Monash University’s Genomics facility doesn’t just generate sequencing data for its clients, but the team also trains and educates the community.
Experts in long-read and whole genome sequencing, the good folk at Micromon love to share their knowledge, and have access to the best in expertise and facilities to do so. Home to the world’s longest-running molecular biology short-course, Micromon has helped educate research staff and PhD students from around the country for the past 30 years.
The six-day workshop explores the fundamentals in molecular biology techniques, covering the skills required for recombinant DNA technology and how they are changing the future of genomics research.
Facility manager, Mark Cauchi, says that the popular short-course was the reason Micromon – now one of the centrally managed Monash Technology Research Platforms (MTRP) – came into inception.

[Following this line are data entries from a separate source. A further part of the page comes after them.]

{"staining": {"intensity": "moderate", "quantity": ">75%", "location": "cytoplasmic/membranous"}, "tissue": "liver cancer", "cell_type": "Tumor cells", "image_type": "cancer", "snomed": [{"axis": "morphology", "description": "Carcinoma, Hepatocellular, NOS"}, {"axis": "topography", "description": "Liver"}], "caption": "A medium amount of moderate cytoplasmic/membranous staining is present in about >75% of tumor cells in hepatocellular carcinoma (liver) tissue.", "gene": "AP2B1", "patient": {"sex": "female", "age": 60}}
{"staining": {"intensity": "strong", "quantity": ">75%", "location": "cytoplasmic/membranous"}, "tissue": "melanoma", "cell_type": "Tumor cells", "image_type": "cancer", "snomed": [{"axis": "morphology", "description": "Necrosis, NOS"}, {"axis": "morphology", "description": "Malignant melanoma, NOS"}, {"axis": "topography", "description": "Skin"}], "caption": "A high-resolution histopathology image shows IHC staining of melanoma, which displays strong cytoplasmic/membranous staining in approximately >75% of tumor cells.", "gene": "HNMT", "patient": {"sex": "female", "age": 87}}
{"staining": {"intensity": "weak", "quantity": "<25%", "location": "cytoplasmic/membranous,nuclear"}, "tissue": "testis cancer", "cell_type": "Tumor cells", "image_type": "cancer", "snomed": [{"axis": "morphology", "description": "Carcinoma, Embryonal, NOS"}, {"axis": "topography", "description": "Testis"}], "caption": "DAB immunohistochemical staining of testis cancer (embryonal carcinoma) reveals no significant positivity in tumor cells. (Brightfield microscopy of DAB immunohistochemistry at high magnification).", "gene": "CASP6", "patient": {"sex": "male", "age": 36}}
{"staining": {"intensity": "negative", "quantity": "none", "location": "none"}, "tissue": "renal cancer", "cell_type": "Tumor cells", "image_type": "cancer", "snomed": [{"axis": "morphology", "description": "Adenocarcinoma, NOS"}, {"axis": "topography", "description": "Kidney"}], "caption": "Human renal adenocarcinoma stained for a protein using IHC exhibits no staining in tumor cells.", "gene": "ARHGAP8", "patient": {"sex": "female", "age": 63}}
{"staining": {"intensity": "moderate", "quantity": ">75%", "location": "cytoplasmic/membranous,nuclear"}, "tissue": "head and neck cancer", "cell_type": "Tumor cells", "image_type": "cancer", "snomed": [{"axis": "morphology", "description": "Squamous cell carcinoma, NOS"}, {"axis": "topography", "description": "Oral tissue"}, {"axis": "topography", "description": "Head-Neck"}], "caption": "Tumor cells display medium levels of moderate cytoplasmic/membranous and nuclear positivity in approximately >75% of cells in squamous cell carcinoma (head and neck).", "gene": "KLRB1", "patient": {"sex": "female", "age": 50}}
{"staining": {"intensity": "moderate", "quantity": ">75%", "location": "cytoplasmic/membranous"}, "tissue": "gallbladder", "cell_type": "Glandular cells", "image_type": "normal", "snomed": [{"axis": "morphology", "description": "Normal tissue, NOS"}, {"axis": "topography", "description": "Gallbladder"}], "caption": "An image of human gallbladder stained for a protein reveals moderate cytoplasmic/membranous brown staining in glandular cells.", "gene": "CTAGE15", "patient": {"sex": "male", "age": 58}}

“Monash wanted to commercialise the expertise of the Department of Microbiology,” he says. “They started out in 1986 by offering this and other specialist workshops, but this is the one that’s endured.”
Through Micromon’s relationship with the university’s Microbiology Department, Cauchi is able to call on the expertise of the department’s experienced lecturers who present the raft of topics and the talented PhD students for the skills training and hands-on part of the course.
The hard work that goes into running the workshop clearly pays off. As one participant from the University of Queensland phrased it: “‘The genuine excitement for the molecular world displayed by the orchestrators of the course is palpable and contagious!”’
Not limiting their expertise and enthusiasm to researchers, Micromon also participates in community outreach programs. One of these was a recent virtual presentation to Year 10 students from around Victoria as part of the Emerging Sciences Victoria Program.
“John Monash Science School invited us to give a genomics presentation using their digital broadcasting studio,” explains Cauchi. “They wanted people working in the industry to give the young students an idea of what the industry is like. We talked to them about human genome sequencing, how sequencing is applied in a research environment, technical issues involved and trends for the future.”
Such presentations aim to encourage students to study science in upper levels of high school. The students were also encouraged to ask questions which they did throughout the session. Perhaps unsurprisingly, the top questions were: How much does it cost to sequence a human genome? and How much money does a scientist earn?
Backing up their role in education is Micromon’s core business of Sanger and Next-generation Sequencing, along with an array of other genomics-based services. Unique to Australia, and possibly to the world, is their efficient DNA synthesis–sequencing pipeline service.
“We are a one-stop-shop for DNA sequencing linked with the production of custom sequencing primers,” Cauchi explains. “The moment the primers are available post-synthesis, they are used directly in the cycle sequencing reactions and the turnaround time is unsurpassed.”
From Cauchi’s point of view, as a member of the MTRP network, the support provided to Micromon by the MTRP at Monash is invaluable.
“They provide us with professional training in administration and business as well as marketing support,” he says. “But most important is the quality management requirements under the globally recognised ISO9001, which they are implementing across all platforms, to ensure we all operate with a set management standard and level of quality assurance.”